▶ Directions:
a) In the artist statement on Material Inscriptions, what do the crumpled bed sheets tell about themselves?
b) Extend the artist statement on Material Inscriptions, picking up after its final sentence.
**** Source extract
Gail Flockhart

Contemporary Arts Practitioner-Researcher

 

Material Inscriptions
(2019 ongoing)


‘The body is the inscribed surface of events (traced by language and dissolved by ideas), the locus of dissociated self (adopting the illusion of a substantial unity), and a volume in perpetual disintegration.’ (Michael Foucault, 1977)1

In research considering the way societal values ‘inscribe’ themselves into the framework of the everyday, I was drawn to how ubiquitous items such as; clothing, domestic objects, fabrics and textures, can physically ‘imprint’ themselves or elements of their form, onto the surface of the body.

Indentations made on the skin are a kind of ‘blunt trauma’, leaving a trace of the thing that made it. In this trace the object materialises as an inscription that can often be vaguely deciphered; the crumpled bed sheets telling of their position during sleep; the seam of the jeans disclosing their construction - ‘writing’ their narrative onto/into the skin.
********
**** Supplied entries
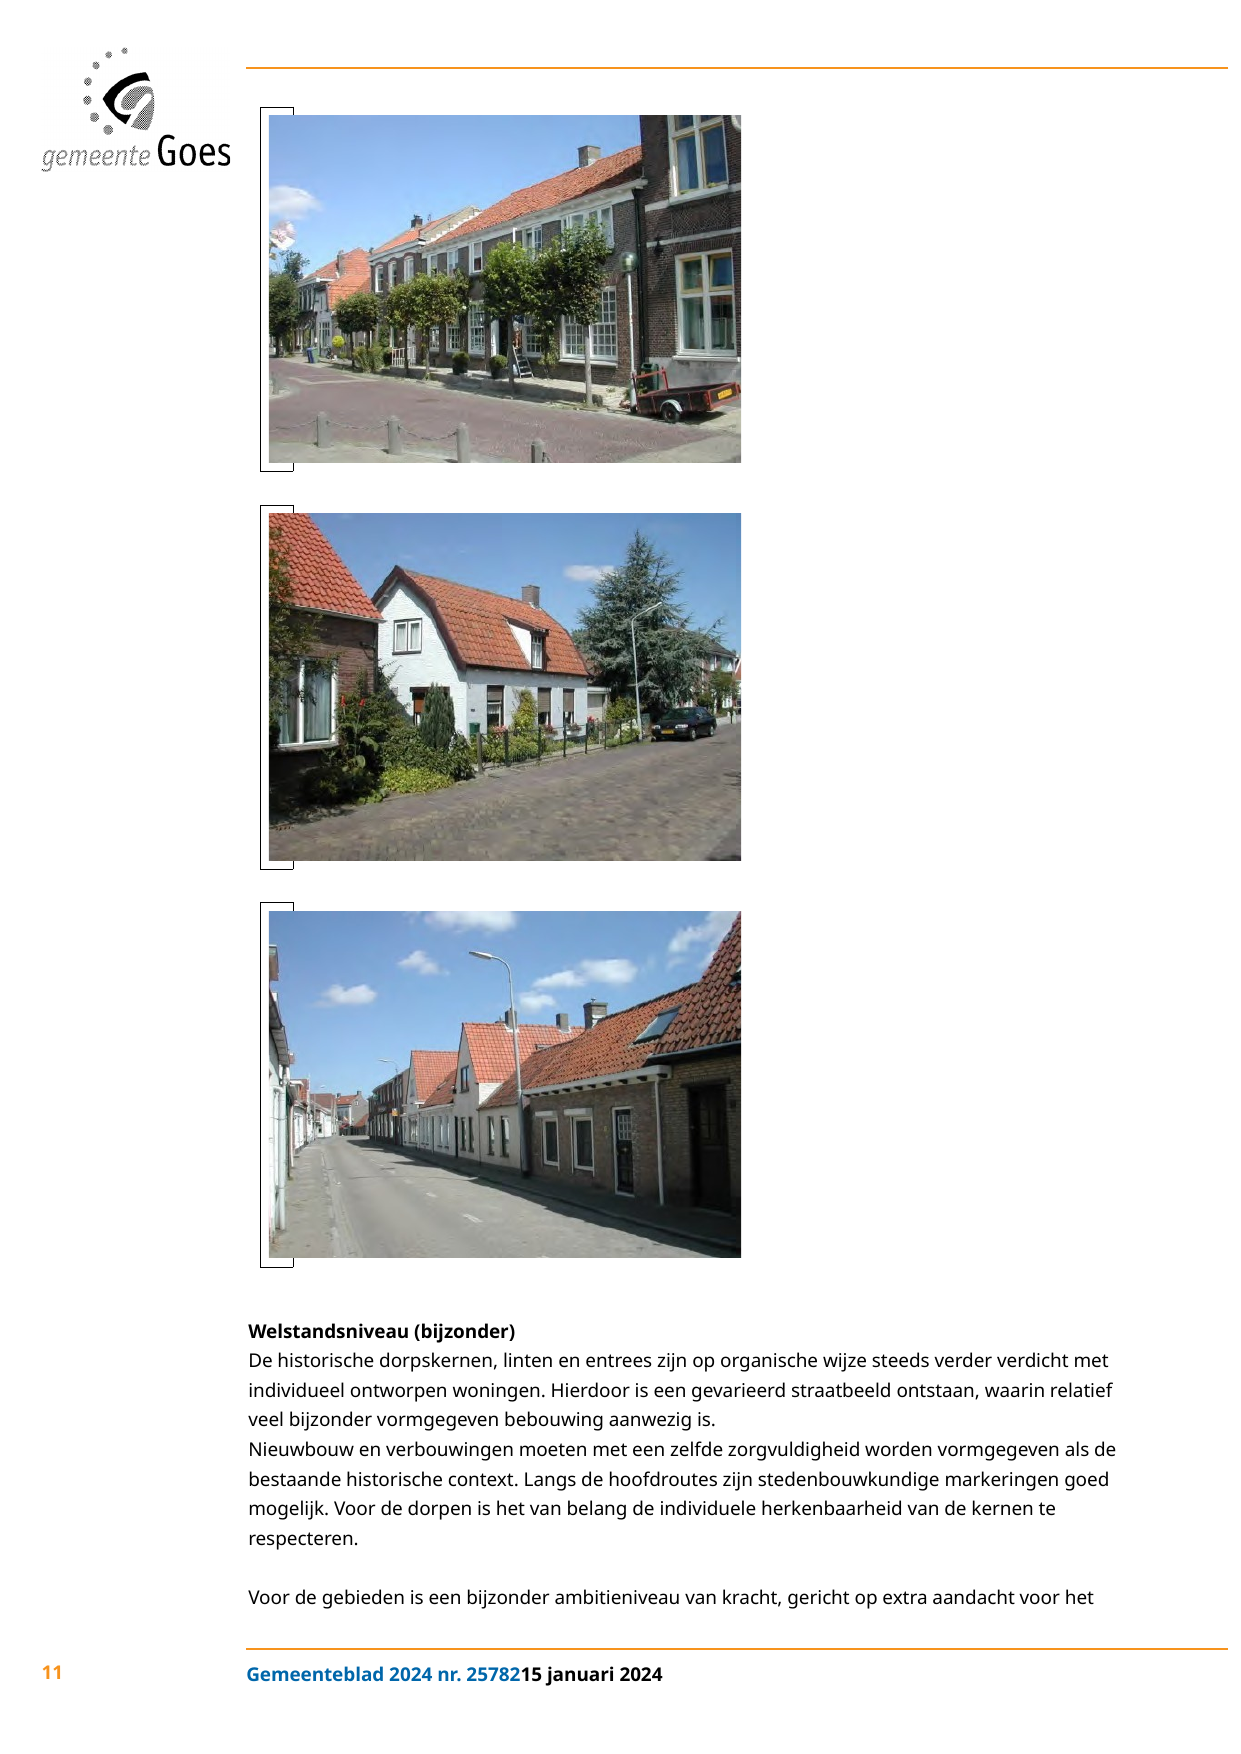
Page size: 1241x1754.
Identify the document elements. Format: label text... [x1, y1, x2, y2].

picture [41, 47, 231, 172]
picture [268, 911, 742, 1258]
picture [268, 115, 742, 463]
text Voor de gebieden is een bijzonder ambitieniveau van kracht, gericht op extra aandacht voor het [248, 1584, 1152, 1610]
picture [268, 513, 742, 861]
text Nieuwbouw en verbouwingen moeten met een zelfde zorgvuldigheid worden vormgegeven als de bestaande historische context. Langs de hoofdroutes zijn stedenbouwkundige markeringen goed mogelijk. Voor de dorpen is het van belang de individuele herkenbaarheid van de kernen te respecteren. [248, 1436, 1152, 1551]
text De historische dorpskernen, linten en entrees zijn op organische wijze steeds verder verdicht met individueel ontworpen woningen. Hierdoor is een gevarieerd straatbeeld ontstaan, waarin relatief veel bijzonder vormgegeven bebouwing aanwezig is. [248, 1347, 1152, 1432]
text Welstandsniveau (bijzonder) [248, 1318, 1152, 1343]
********
▶ Replies:
a) Their position during sleep.

b)
In this way, our relationship to the things that surround us, literally pattern our sense of being and shape the sense of self within our physical, emotional and environmental landscape.

These traces have a temporal quality, appearing through impact and pressure, they wane over time to seemingly become immaterial. However, in the example of the palimpsest, the surface is struck (in wax) or inscribed (on paper), and each time an inscription is made, the previous inscription is over-written - with every successive encounter, the surface accretes inscriptions, generating layers of unseen, historical narrative.


1Foucault, M., 1977. ‘Nietzsche, Genealogy, History’. In: Bouchard, D., and Simon, S., (eds and transl) Language, Counter-Memory, Practice; Selected Essays and Interviews. Ithaca: Cornell University Press, (p148)
Inscriptions image 1



Inscriptions (2019)
iPhone photographic images (experimental)
of clothing, fabric and garment seams





Inscriptions (2019)
iPhone photographic images (experimental)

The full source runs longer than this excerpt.